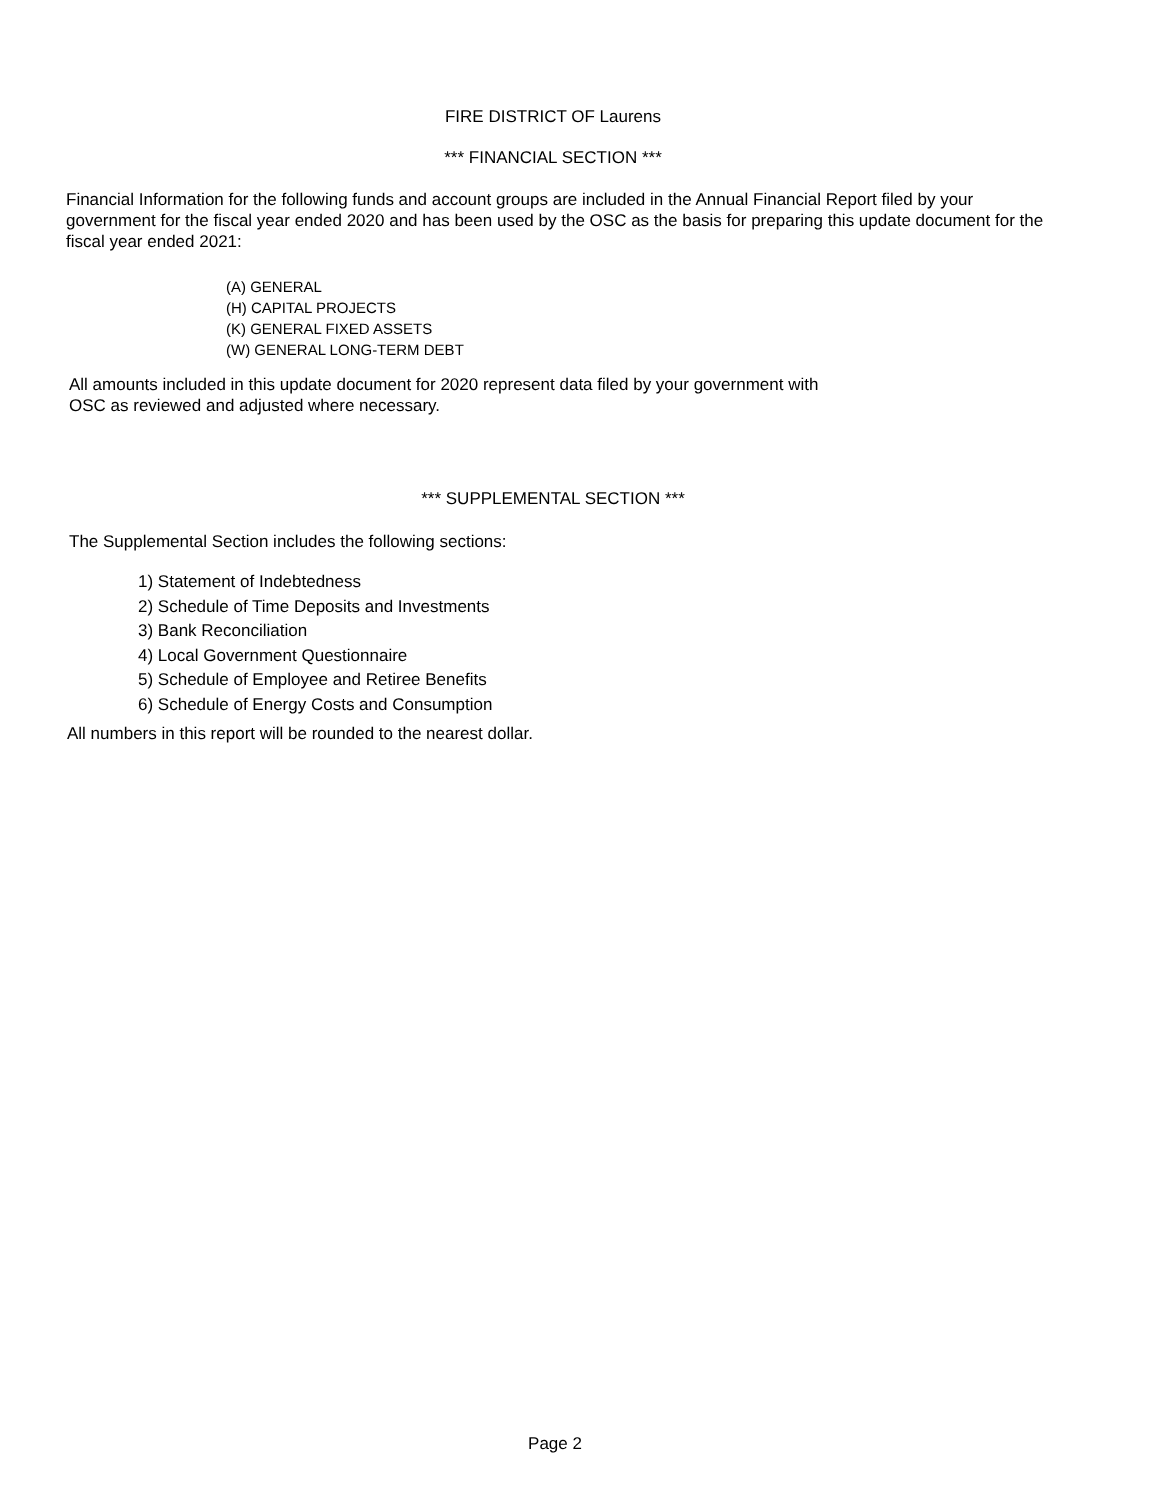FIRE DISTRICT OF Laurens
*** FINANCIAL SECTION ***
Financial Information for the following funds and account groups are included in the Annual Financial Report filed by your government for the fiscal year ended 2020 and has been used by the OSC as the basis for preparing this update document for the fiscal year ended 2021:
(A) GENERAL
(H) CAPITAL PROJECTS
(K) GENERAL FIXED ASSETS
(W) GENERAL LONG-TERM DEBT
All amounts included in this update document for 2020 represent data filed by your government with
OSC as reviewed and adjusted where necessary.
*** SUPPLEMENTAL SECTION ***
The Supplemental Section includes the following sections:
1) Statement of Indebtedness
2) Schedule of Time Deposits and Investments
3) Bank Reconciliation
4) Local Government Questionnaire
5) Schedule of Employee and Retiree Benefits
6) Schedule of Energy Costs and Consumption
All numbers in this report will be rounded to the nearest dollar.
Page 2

--

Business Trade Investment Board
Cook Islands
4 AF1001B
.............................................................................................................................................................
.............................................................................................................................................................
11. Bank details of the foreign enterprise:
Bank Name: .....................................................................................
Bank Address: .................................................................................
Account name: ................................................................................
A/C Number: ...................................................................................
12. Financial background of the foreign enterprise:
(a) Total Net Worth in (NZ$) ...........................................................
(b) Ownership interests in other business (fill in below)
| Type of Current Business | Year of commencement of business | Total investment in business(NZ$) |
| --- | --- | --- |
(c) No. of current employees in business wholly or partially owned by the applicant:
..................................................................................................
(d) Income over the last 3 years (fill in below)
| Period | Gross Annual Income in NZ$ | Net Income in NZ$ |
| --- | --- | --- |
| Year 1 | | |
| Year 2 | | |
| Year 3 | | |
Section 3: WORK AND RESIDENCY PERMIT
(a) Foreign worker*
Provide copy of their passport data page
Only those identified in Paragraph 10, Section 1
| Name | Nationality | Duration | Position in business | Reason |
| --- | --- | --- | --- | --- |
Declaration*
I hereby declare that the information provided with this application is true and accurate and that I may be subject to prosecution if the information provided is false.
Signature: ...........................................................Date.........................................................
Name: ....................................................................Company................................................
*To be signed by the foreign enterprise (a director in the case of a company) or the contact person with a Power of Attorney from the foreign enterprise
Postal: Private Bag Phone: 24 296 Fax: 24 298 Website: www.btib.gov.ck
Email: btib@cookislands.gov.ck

• _What is expected_
Copy the lines of the data above exactly as written, beginning with the line containing "(d) Income over" and ending with the line containing "Email: btib@cookislands.gov.ck", and leave out all other lines.

• _Exercise output_
(d) Income over the last 3 years (fill in below)
| Period | Gross Annual Income in NZ$ | Net Income in NZ$ |
| --- | --- | --- |
| Year 1 | | |
| Year 2 | | |
| Year 3 | | |
Section 3: WORK AND RESIDENCY PERMIT
(a) Foreign worker*
Provide copy of their passport data page
Only those identified in Paragraph 10, Section 1
| Name | Nationality | Duration | Position in business | Reason |
| --- | --- | --- | --- | --- |
Declaration*
I hereby declare that the information provided with this application is true and accurate and that I may be subject to prosecution if the information provided is false.
Signature: ...........................................................Date.........................................................
Name: ....................................................................Company................................................
*To be signed by the foreign enterprise (a director in the case of a company) or the contact person with a Power of Attorney from the foreign enterprise
Postal: Private Bag Phone: 24 296 Fax: 24 298 Website: www.btib.gov.ck
Email: btib@cookislands.gov.ck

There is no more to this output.